> TASK DESCRIPTION: Rewrite the material from its first line through the line containing "Sie werden selbst", changing "Besucher" to "Leser" and keeping everything else the same.

> DATA UNDER STUDY:
◆ ◆ ◆ ◆

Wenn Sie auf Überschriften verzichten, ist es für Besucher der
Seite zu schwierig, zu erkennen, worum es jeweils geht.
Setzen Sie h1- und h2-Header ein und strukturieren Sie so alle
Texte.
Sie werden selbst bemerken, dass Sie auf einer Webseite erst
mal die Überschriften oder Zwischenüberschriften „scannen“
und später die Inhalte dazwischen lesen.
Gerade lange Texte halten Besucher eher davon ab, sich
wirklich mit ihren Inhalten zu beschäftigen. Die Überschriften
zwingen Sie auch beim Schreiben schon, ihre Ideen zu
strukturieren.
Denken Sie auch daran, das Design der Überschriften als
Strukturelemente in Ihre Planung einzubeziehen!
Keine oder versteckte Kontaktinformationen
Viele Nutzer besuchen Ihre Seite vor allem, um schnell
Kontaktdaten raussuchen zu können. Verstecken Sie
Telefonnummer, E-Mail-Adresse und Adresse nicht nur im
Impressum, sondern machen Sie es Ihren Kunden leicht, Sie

◆ ◆ ◆ ◆

> ANSWER FOR THIS EXERCISE:
Wenn Sie auf Überschriften verzichten, ist es für Leser der
Seite zu schwierig, zu erkennen, worum es jeweils geht.
Setzen Sie h1- und h2-Header ein und strukturieren Sie so alle
Texte.
Sie werden selbst bemerken, dass Sie auf einer Webseite erst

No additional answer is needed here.